→ **Instruction**:
Please take the records that follow and repeat exactly the lines starting with the line with "Isabel Marant Zafferh T-Shirt in" and going on through the line with "додатками для систем".

Source material Start Marker

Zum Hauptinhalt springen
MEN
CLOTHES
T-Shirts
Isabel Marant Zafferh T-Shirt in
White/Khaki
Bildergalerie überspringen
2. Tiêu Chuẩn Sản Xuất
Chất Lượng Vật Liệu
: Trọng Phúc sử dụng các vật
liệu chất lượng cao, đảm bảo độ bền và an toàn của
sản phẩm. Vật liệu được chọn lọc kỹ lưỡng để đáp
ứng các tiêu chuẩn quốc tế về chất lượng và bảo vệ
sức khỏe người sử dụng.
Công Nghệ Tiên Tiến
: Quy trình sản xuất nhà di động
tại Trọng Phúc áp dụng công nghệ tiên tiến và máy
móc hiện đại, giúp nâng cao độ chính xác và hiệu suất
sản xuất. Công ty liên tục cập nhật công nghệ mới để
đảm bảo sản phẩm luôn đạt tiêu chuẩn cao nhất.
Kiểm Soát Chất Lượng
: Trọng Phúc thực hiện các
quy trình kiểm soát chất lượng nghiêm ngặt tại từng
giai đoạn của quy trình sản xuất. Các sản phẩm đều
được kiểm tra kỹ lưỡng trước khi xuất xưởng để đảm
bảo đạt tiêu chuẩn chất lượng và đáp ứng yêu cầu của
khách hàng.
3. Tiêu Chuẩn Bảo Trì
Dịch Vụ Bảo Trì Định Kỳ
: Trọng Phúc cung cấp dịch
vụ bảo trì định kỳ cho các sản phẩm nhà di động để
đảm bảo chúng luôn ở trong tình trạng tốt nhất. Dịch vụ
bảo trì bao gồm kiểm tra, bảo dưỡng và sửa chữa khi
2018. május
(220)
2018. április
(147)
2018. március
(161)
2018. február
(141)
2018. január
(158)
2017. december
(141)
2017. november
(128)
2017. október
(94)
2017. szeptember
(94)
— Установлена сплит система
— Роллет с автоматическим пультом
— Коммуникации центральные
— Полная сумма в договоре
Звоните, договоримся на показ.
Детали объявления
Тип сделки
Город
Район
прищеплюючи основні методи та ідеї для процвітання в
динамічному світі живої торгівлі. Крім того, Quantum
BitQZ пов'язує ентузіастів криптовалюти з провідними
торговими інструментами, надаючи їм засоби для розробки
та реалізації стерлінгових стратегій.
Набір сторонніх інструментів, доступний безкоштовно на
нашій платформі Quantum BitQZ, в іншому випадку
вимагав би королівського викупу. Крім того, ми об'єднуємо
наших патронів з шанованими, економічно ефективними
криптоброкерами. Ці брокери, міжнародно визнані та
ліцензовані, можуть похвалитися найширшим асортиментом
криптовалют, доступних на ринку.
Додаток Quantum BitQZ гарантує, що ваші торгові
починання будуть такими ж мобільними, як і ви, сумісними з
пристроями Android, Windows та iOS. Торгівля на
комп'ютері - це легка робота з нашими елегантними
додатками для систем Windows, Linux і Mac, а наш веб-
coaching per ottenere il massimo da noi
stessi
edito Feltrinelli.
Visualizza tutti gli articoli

Source material End Marker

→ **Problem solution**:
Isabel Marant Zafferh T-Shirt in
White/Khaki
Bildergalerie überspringen
2. Tiêu Chuẩn Sản Xuất
Chất Lượng Vật Liệu
: Trọng Phúc sử dụng các vật
liệu chất lượng cao, đảm bảo độ bền và an toàn của
sản phẩm. Vật liệu được chọn lọc kỹ lưỡng để đáp
ứng các tiêu chuẩn quốc tế về chất lượng và bảo vệ
sức khỏe người sử dụng.
Công Nghệ Tiên Tiến
: Quy trình sản xuất nhà di động
tại Trọng Phúc áp dụng công nghệ tiên tiến và máy
móc hiện đại, giúp nâng cao độ chính xác và hiệu suất
sản xuất. Công ty liên tục cập nhật công nghệ mới để
đảm bảo sản phẩm luôn đạt tiêu chuẩn cao nhất.
Kiểm Soát Chất Lượng
: Trọng Phúc thực hiện các
quy trình kiểm soát chất lượng nghiêm ngặt tại từng
giai đoạn của quy trình sản xuất. Các sản phẩm đều
được kiểm tra kỹ lưỡng trước khi xuất xưởng để đảm
bảo đạt tiêu chuẩn chất lượng và đáp ứng yêu cầu của
khách hàng.
3. Tiêu Chuẩn Bảo Trì
Dịch Vụ Bảo Trì Định Kỳ
: Trọng Phúc cung cấp dịch
vụ bảo trì định kỳ cho các sản phẩm nhà di động để
đảm bảo chúng luôn ở trong tình trạng tốt nhất. Dịch vụ
bảo trì bao gồm kiểm tra, bảo dưỡng và sửa chữa khi
2018. május
(220)
2018. április
(147)
2018. március
(161)
2018. február
(141)
2018. január
(158)
2017. december
(141)
2017. november
(128)
2017. október
(94)
2017. szeptember
(94)
— Установлена сплит система
— Роллет с автоматическим пультом
— Коммуникации центральные
— Полная сумма в договоре
Звоните, договоримся на показ.
Детали объявления
Тип сделки
Город
Район
прищеплюючи основні методи та ідеї для процвітання в
динамічному світі живої торгівлі. Крім того, Quantum
BitQZ пов'язує ентузіастів криптовалюти з провідними
торговими інструментами, надаючи їм засоби для розробки
та реалізації стерлінгових стратегій.
Набір сторонніх інструментів, доступний безкоштовно на
нашій платформі Quantum BitQZ, в іншому випадку
вимагав би королівського викупу. Крім того, ми об'єднуємо
наших патронів з шанованими, економічно ефективними
криптоброкерами. Ці брокери, міжнародно визнані та
ліцензовані, можуть похвалитися найширшим асортиментом
криптовалют, доступних на ринку.
Додаток Quantum BitQZ гарантує, що ваші торгові
починання будуть такими ж мобільними, як і ви, сумісними з
пристроями Android, Windows та iOS. Торгівля на
комп'ютері - це легка робота з нашими елегантними
додатками для систем Windows, Linux і Mac, а наш веб-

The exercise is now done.